Le misérable avait sans doute appris à se grimer et à se dissimuler sous des aspects différents, et c'était cela qui inquiétait le plus Jean. Si Armand l'avait vu à Abbeville, comment lui-même dont le regard était si acéré, si perspicace, ne l'avait-il pas reconnu ?

A l'avenir, il lui faudrait se garder davantage. Et surtout garder Marie !

CHAPITRE IV

UN SOUPER CHEZ TALMA

Batz ne revit le chevalier de Jarjayes qu'une seule fois chez celui-ci. Devant l'impossibilité d'enlever toute la famille de Louis XVI, Toulan et lui-même, écartant enfin Lepitre, s'étaient résolus à enlever la Reine seule : de toute évidence, elle était la plus exposée. Pendant quelques jours, ils purent croire à la réussite de leur plan : sur les instances de sa belle-sour et de sa fille, Marie-Antoinette avait accepté de fuir seule ; mais, la veille du jour qui devait voir sa libération, le petit roi se trouva souffrant. Le séjour de la tour n'avait rien de salubre. Toute la nuit, sa mère et sa tante restèrent à son chevet et, le matin venu, la mère sentit qu'elle ne pourrait jamais acheter son salut au prix d'une si cruelle séparation. Même si elle savait qu'entre sa tante et sa sour, l'enfant aurait tout l'amour, tous les soins possibles, c'était lui demander de s'arracher le cour que l'emmener loin de lui. Alors, elle écrivit l'un de ces billets si fragiles, si aisés à chiffonner, si petits aussi, où elle réussissait à faire tenir bien des choses. Jarjayes le tendit à Batz lors de cette dernière entrevue.

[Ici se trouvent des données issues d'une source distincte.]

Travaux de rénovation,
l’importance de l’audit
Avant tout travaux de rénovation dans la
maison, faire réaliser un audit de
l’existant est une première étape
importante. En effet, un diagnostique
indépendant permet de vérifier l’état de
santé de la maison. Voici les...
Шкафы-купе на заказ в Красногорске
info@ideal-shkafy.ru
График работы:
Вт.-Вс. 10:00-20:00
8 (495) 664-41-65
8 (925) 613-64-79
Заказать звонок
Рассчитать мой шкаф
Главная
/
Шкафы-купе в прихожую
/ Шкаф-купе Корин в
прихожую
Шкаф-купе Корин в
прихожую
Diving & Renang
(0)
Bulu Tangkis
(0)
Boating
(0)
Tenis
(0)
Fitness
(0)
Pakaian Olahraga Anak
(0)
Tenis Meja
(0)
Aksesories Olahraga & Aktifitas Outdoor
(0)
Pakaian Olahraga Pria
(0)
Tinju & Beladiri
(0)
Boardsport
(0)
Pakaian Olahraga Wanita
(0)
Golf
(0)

" Nous avons fait un beau rêve, voilà tout, écrivait Marie-Antoinette, mais nous y avons beaucoup gagné en trouvant dans cette occasion une nouvelle preuve de votre dévouement pour moi. Ma confiance en vous est sans bornes... mais je ne pourrais jouir de rien en laissant mes enfants et cette idée ne me laisse pas de regret. "

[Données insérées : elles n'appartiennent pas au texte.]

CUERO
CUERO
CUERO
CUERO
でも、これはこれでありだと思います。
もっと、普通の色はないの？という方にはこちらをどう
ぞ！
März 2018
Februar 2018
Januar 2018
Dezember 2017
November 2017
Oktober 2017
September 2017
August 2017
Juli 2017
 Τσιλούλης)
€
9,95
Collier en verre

Batz rendit le billet aux doigts tremblants d'émotion qui le lui avaient offert :

- Et... vous vous en tenez là? Vous abandonnez le combat?

- Il le faut bien. Le problème est insoluble. Sans Lepitre...

- Il est guéri celui-là? persifla le baron avec dédain.

- Il est désespéré. Il s'en veut de sa peur mais les derniers événements ne font que l'augmenter.

- Je lui avais offert une chance d'y échapper pour toujours en émigrant avec les augustes prisonniers. Une petite fortune lui était promise et j'envoyais sa femme le rejoindre. Cet imbécile n'a pas voulu comprendre que, faute d'agir en homme pendant quelques semaines, il se condamne à vivre sa peur aussi longtemps que vivra ce gouvernement... à moins qu'il ne finisse à l'échafaud. Qu'allez-vous faire à présent ?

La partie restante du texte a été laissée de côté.